#### Mise en pratique:
(A) D'après l'article sur « The Swan Song », par quoi le réalisateur compense-t-il le peu de dialogue du film ?
(B) Reprends le passage de l'article sur « The Swan Song » qui commence par « DNES à Tanger » et se poursuit jusqu'à « qu’observer les gens. », en rebaptisant « auberge » en « salle ».

#### Extrait du document:
╭──

‘’The Swan Song’’ de Yazid El Kadiri… comme un chant poétique douloureux

DNES à Tanger Mohamed

‘’The Swan Song’’ est  l’intitulé du  court métrage du jeune réalisateur, Yazid El Kadiri. En effet,  le film  projeté, lundi 4 mars, dans le cadre de la compétition du court métrage de la 20e édition du FNFT ne manque pas de poésie. Déjà,  la première scène du film nous jette dans les ruelles étroites d’une ancienne médina marocaine.

Un  jeune homme portant un sac à dos, incarné par Oussama Bastaoui,  entre dans une auberge  où des jeunes se réunissaient pour jouer de la musique, danser et peindre. L’espace est  bien meublé de tableaux, mais aussi d’instruments musicaux. Le jeune y accède facilement là dedans. Au début,  il ne fait qu’observer les gens.

Que cache-t-il alors derrière son regard sombre, dans son comportement d’étranger ou encore dans son fameux sac ?  Peu de dialogue dans le film. Mais, en parallèle, le jeune réalisateur a recouru à la musique et à l’image qui ont été des personnages principaux dans le film. Toutefois, la musique comme la peinture  ont poétisé les scènes de ce court métrage. Le jeune homme y incarne le rôle d’un terroriste  portant une bombe dans ce sac. Il a choisi soigneusement ses victimes : des jeunes artistes. Mais avant de passer à  l’acte, il y commençait  à jouer sur une guitare. Le suspense était au rendez-vous.

╰──

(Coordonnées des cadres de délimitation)
╭──

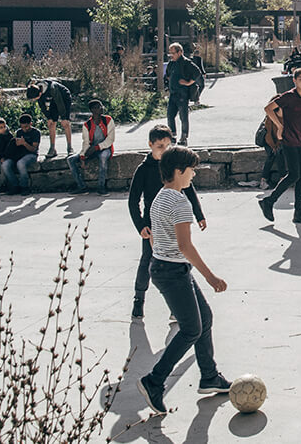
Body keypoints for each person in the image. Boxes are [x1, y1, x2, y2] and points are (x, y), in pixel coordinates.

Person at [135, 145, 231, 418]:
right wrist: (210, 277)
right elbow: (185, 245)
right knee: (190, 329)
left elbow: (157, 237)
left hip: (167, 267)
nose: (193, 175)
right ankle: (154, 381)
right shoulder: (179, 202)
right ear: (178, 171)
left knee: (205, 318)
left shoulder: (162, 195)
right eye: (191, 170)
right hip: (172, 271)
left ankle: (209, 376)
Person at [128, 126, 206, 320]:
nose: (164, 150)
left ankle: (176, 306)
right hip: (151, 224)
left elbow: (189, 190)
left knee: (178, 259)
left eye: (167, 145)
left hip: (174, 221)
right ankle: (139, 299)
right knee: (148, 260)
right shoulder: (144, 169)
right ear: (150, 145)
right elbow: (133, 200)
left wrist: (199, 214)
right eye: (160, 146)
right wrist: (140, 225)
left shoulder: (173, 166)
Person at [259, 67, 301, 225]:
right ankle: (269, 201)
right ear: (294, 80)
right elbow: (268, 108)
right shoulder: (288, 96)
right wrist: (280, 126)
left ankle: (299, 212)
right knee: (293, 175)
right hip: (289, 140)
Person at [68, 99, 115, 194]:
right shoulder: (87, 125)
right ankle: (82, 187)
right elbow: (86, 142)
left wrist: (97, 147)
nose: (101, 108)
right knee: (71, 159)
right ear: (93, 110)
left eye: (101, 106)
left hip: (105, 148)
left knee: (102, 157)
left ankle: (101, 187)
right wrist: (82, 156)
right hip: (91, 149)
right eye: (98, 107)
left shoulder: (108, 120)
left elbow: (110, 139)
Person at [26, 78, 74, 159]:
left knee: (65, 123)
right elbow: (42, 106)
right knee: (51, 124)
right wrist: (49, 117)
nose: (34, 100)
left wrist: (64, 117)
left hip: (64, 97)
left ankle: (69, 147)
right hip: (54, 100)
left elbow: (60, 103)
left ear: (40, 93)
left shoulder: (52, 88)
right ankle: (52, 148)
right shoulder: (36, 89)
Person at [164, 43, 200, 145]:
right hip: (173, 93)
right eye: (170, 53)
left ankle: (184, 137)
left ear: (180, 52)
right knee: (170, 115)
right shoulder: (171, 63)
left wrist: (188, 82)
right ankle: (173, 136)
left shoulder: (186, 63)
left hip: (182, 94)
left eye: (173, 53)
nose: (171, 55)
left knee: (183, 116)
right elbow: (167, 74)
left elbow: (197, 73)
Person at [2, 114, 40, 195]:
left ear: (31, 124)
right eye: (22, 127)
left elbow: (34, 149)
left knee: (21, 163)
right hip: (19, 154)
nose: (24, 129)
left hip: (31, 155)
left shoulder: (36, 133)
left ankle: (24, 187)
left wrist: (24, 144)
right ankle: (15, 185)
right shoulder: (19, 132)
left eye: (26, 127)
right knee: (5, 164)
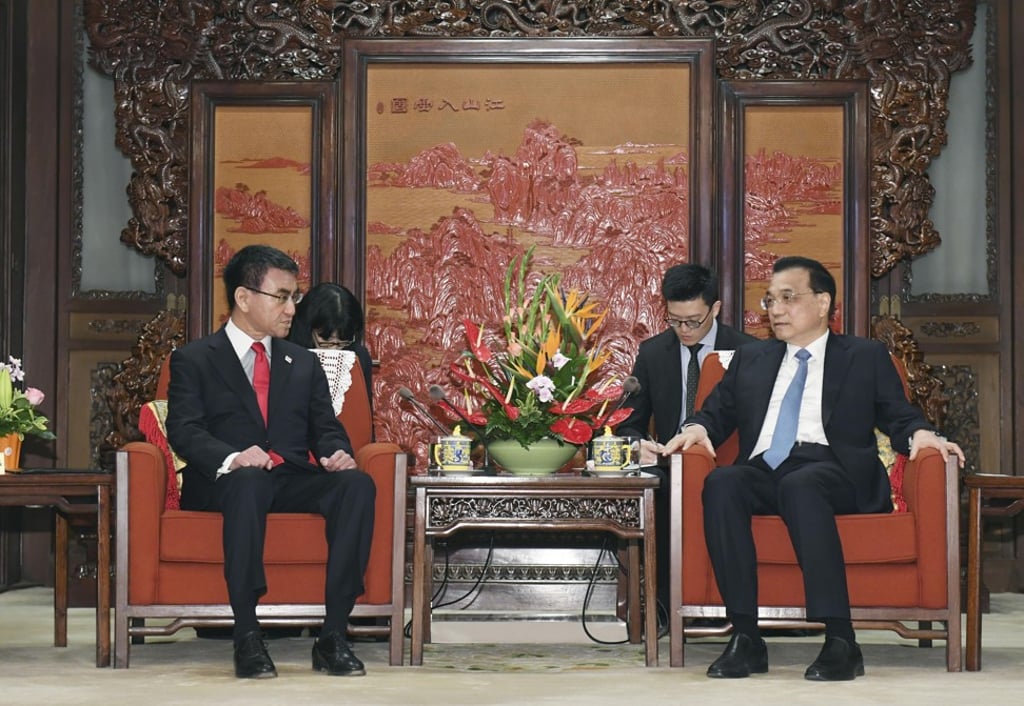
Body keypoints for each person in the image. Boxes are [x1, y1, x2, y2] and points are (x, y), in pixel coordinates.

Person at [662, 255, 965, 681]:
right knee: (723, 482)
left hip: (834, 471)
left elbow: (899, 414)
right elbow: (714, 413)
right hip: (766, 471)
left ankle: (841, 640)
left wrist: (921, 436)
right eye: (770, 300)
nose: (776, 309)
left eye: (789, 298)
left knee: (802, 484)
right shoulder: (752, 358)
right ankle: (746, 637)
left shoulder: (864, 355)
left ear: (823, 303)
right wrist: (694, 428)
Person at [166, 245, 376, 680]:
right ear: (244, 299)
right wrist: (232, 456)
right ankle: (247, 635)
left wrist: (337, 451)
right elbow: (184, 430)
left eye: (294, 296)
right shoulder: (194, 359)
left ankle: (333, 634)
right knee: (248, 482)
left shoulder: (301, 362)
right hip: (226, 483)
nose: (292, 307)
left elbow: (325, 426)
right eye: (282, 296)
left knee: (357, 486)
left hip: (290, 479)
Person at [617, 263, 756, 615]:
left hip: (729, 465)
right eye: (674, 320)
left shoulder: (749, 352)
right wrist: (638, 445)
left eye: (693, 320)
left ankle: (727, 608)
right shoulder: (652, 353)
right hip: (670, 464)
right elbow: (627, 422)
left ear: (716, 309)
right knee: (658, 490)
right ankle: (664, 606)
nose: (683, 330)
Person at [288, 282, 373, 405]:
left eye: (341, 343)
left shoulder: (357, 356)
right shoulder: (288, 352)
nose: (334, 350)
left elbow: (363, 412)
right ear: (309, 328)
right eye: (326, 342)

╰──
╭──

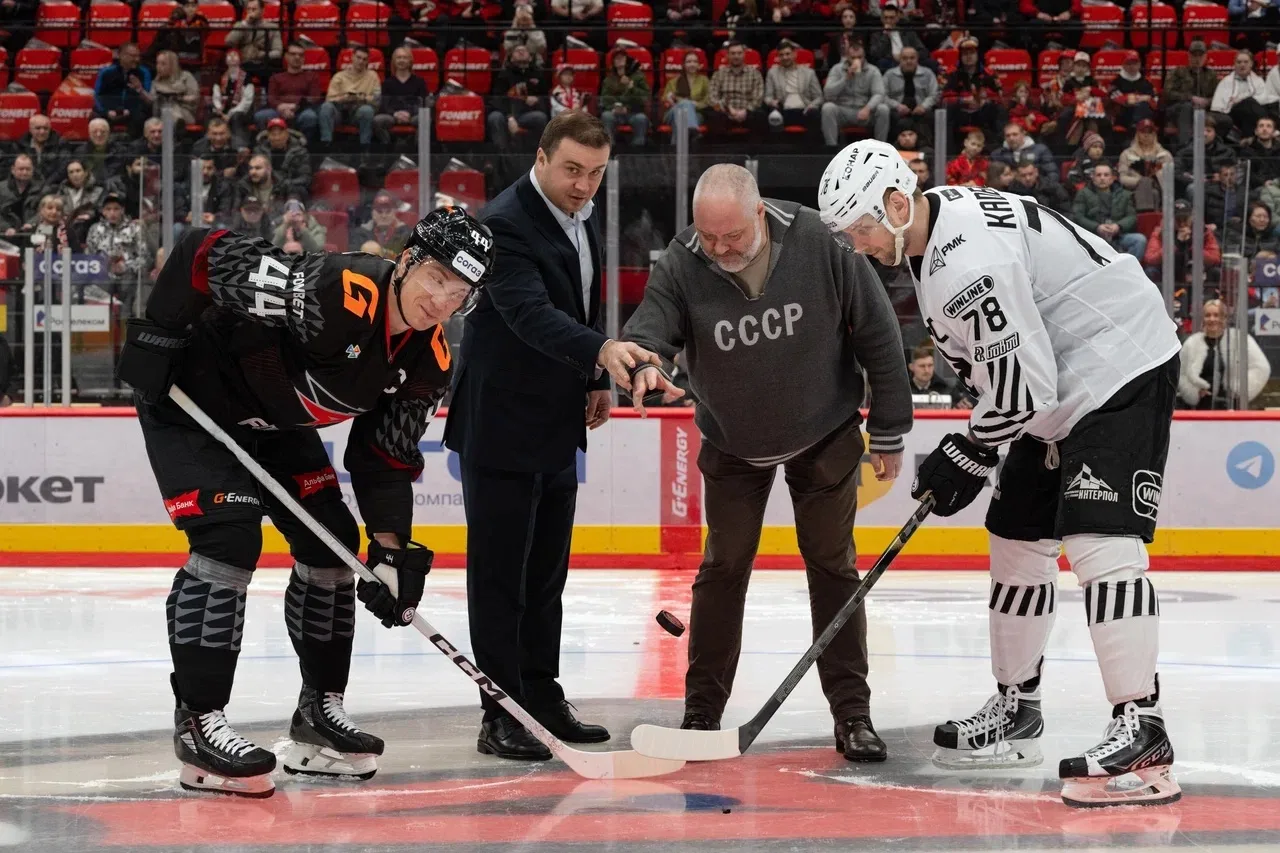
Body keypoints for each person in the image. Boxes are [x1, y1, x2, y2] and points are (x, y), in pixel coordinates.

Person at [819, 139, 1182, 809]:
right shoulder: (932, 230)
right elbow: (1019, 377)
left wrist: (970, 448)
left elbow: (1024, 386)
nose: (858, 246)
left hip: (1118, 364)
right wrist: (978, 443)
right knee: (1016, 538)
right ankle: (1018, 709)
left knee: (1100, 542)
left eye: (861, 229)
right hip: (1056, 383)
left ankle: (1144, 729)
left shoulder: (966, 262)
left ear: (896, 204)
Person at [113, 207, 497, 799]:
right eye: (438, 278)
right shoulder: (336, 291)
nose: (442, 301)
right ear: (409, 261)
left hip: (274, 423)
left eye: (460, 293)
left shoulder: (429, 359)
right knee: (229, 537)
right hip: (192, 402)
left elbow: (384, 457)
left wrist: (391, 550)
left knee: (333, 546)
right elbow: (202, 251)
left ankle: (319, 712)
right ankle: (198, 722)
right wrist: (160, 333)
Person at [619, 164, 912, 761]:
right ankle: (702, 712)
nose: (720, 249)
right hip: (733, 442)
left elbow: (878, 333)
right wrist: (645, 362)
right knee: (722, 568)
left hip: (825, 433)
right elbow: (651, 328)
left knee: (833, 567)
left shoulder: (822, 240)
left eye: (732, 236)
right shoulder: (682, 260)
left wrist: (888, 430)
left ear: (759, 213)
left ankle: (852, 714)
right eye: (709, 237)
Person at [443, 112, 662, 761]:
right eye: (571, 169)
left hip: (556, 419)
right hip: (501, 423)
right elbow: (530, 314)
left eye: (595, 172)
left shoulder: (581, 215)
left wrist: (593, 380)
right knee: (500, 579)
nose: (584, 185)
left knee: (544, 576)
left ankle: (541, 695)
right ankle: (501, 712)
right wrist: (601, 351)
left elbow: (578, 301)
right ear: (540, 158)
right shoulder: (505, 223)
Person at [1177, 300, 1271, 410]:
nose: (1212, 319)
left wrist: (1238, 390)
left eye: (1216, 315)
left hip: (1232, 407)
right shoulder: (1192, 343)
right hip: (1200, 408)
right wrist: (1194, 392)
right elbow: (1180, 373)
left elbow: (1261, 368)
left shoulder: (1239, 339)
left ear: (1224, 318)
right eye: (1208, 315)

╰──
╭──

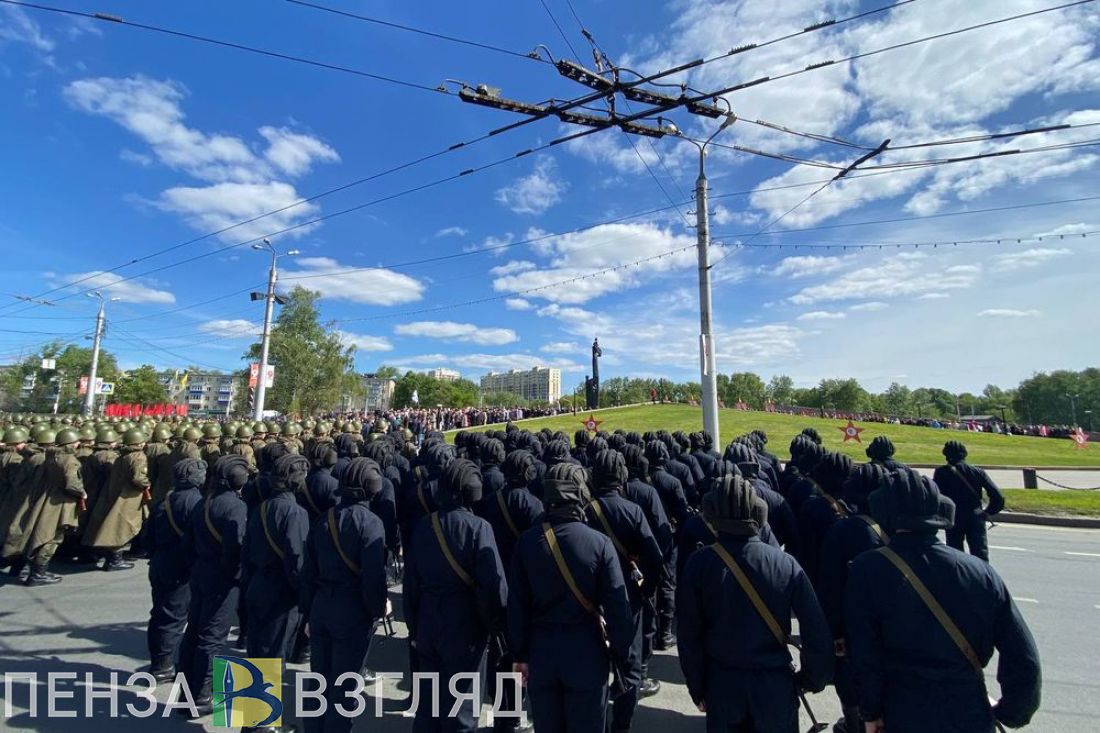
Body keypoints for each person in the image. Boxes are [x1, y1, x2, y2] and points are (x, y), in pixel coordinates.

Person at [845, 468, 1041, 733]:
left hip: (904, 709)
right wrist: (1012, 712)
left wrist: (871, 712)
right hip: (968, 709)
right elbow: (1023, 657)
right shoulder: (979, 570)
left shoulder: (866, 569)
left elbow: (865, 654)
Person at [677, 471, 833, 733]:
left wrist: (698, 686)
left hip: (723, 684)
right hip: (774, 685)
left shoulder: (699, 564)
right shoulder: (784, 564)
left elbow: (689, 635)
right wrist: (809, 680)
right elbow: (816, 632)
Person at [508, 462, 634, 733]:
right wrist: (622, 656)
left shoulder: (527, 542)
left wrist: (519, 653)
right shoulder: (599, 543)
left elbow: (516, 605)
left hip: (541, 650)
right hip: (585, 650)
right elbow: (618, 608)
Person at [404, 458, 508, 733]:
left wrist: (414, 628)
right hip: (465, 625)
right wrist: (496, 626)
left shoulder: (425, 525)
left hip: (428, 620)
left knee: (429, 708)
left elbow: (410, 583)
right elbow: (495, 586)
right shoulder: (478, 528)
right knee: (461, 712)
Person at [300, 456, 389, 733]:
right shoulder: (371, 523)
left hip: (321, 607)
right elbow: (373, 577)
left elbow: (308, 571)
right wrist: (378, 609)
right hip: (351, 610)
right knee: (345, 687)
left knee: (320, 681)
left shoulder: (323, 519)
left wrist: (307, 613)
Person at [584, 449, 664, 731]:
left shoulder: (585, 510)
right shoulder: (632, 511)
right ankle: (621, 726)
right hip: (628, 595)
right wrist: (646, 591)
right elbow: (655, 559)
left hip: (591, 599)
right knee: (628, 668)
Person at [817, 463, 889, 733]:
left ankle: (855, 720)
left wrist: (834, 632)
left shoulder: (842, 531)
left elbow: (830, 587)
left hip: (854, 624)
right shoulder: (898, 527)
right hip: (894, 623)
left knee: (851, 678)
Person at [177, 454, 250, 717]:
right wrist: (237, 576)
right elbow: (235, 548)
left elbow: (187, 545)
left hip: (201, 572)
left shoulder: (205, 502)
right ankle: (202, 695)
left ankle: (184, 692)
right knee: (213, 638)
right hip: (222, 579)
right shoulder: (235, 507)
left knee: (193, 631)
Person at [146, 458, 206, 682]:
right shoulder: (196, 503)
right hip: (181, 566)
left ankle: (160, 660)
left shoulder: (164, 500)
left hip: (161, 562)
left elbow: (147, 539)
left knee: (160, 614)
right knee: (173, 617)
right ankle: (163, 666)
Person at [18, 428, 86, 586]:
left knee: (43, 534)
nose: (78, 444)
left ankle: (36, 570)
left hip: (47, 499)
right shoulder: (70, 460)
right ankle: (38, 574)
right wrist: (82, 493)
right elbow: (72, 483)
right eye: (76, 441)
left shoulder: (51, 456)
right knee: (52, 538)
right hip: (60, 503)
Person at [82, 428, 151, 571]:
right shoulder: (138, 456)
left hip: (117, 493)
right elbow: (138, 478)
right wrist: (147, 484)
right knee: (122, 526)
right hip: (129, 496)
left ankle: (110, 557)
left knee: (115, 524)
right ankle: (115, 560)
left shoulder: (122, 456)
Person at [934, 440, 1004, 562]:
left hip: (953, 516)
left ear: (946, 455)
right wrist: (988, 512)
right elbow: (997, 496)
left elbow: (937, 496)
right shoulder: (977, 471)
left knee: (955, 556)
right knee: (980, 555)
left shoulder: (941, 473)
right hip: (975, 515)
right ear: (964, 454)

╰──

#### Réponses fournies:
(A) Le réalisateur a recouru à la musique et à l'image, qui sont devenues des personnages principaux du film. La musique comme la peinture ont poétisé les scènes du court métrage.

(B)
DNES à Tanger Mohamed

‘’The Swan Song’’ est  l’intitulé du  court métrage du jeune réalisateur, Yazid El Kadiri. En effet,  le film  projeté, lundi 4 mars, dans le cadre de la compétition du court métrage de la 20e édition du FNFT ne manque pas de poésie. Déjà,  la première scène du film nous jette dans les ruelles étroites d’une ancienne médina marocaine.

Un  jeune homme portant un sac à dos, incarné par Oussama Bastaoui,  entre dans une salle  où des jeunes se réunissaient pour jouer de la musique, danser et peindre. L’espace est  bien meublé de tableaux, mais aussi d’instruments musicaux. Le jeune y accède facilement là dedans. Au début,  il ne fait qu’observer les gens.